Histoire, Napoléon
Les députés modérés de la Convention avaient éliminé, au cours du 9 thermidor, Robespierre et les jacobins enragés. Cette réaction « thermidorienne » qui faisait suite à la terreur devait instaurer un nouveau régime, le Directoire, et une nouvelle constitution. Cette nouvelle Constitution prévoyait deux assemblées: les Cinq Cents et les Anciens.
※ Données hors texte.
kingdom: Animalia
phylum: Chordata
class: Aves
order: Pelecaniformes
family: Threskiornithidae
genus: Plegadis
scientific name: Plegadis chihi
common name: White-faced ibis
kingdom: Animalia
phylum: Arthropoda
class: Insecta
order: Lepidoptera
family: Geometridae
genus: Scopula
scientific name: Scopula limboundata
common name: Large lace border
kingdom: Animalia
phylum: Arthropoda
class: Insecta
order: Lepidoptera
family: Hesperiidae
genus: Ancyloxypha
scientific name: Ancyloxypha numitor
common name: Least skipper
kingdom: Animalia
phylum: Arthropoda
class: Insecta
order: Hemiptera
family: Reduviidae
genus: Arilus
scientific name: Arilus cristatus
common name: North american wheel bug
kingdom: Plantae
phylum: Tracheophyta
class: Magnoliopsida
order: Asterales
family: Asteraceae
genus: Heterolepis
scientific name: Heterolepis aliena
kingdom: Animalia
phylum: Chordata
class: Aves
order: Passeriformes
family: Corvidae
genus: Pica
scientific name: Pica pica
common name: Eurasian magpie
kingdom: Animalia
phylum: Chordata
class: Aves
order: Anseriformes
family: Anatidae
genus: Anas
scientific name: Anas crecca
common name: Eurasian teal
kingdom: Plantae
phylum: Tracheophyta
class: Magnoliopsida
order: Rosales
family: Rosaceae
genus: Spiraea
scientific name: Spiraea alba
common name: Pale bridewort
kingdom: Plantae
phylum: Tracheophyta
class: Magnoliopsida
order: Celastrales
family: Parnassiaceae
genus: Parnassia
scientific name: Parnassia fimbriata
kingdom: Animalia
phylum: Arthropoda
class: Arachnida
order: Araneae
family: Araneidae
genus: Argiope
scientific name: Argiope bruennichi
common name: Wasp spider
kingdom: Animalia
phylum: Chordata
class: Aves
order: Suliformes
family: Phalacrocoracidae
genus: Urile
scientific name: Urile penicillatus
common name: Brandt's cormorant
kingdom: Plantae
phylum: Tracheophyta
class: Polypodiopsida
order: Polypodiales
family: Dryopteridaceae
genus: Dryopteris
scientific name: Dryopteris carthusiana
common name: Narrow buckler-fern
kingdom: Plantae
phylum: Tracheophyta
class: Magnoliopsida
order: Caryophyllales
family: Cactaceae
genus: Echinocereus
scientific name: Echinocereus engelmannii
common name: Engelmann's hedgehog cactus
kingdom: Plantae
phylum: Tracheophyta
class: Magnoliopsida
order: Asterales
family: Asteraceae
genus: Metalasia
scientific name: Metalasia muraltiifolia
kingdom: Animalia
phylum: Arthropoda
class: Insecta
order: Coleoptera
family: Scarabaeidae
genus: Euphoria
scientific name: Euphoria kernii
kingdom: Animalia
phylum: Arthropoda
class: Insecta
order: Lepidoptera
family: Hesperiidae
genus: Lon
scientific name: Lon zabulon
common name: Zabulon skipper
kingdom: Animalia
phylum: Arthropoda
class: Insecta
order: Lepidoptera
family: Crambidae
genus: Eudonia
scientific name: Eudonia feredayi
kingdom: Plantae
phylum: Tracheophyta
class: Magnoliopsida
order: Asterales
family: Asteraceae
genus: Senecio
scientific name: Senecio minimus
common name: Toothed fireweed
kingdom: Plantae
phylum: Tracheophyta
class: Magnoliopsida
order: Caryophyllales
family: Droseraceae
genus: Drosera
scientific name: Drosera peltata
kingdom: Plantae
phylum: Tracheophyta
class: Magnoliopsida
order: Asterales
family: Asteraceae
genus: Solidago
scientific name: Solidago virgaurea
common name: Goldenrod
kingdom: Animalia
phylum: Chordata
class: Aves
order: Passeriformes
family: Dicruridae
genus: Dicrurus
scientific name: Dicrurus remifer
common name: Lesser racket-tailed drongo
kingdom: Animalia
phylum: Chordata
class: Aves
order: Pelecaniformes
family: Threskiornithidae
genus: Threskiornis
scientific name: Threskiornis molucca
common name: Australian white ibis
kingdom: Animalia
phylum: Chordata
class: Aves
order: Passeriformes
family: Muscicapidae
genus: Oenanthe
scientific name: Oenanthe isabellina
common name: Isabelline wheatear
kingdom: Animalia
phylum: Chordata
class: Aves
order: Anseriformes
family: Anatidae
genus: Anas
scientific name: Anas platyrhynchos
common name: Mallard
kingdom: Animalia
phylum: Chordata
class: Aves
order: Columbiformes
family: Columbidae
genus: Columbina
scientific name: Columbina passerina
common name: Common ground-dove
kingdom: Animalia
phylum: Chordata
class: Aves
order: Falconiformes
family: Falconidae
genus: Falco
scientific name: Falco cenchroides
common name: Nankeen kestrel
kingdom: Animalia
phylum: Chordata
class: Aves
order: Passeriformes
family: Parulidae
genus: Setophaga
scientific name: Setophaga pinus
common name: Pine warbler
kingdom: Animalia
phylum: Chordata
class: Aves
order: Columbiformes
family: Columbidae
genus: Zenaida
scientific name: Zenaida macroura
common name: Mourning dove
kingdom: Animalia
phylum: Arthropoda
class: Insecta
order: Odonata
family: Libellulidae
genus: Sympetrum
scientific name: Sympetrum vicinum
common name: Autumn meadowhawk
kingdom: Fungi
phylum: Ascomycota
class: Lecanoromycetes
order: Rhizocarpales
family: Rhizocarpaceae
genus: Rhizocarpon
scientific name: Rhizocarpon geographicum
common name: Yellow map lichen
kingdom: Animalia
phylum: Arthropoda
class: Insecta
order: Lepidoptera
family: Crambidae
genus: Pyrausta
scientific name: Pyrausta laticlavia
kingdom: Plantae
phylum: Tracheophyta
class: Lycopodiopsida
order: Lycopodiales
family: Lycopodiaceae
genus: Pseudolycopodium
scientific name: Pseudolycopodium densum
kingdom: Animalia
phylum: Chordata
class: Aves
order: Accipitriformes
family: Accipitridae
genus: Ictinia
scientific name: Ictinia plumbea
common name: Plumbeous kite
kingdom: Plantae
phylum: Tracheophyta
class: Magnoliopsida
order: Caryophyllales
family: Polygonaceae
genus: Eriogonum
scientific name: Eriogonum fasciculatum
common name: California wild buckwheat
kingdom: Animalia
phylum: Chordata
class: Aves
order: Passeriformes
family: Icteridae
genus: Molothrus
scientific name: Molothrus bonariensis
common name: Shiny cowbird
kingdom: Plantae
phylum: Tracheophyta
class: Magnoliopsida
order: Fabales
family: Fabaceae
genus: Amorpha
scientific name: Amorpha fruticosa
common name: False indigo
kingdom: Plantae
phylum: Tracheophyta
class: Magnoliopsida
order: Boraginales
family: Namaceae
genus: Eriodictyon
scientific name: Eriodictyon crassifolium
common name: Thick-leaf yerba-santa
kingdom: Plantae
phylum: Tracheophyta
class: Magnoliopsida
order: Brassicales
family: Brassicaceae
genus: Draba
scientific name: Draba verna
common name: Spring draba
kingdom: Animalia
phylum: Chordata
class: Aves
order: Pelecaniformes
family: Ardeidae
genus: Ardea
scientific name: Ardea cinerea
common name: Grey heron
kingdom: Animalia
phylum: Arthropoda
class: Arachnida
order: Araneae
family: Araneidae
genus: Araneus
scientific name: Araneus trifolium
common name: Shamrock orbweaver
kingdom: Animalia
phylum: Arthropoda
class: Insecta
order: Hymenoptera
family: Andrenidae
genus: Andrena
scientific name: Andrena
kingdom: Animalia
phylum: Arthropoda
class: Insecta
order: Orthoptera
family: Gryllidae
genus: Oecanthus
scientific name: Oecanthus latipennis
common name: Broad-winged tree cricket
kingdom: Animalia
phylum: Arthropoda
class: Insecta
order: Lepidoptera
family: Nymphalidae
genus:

Afin d'assurer une majorité républicaine et d'empêcher une restauration de la monarchie, les constituants décidèrent, par décret, que ces deux assemblées devaient inclure au minimum deux tiers d'anciens députés de la Convention. Le «décret des deux tiers» est approuvé en septembre 1795, avec la Constitution de l'An III, mais les royalistes s'insurgent.
Le 4 octobre 1795, les insurgés projettent d'encercler le palais des Tuileries, siège de l'assemblée de la Convention et du gouvernement.
Barras, le commandant en chef de l'armée de l'intérieur, est chargé de leur répression. Le 5 octobre, à 5 heures du matin, il convoque le Général Bonaparte qu'il avait remarqué au siège de Toulon et élevé au grade de général. Il lui demande d'agir sans attendre. Bonaparte déclare à Barras : «Général, j'accepte. Mais je vous préviens que l'épée hors du fourreau, je ne l'y remettrai qu'après avoir rétabli l'ordre». Ayant fait amener par Murat, alors chef d'escadron, des canons de la plaine des Sablons aux Tuileries, il les fait placer aux extrémités de toutes les rues qui conduisent à la Convention et fait mitrailler les insurgés royalistes sur les marches de l'église Saint Roch. On évalue à près de trois cents le nombre des victimes. Bonaparte devient le «général Vendémiaire», commandant en chef de l'armée de l'intérieur en remplacement de Barras qui fait son entrée au Directoire....L'église Saint-Roch à Paris a conservé jusqu'à la restauration de sa façade au début des années 2000, les traces du mitraillage du 5 octobre 1795.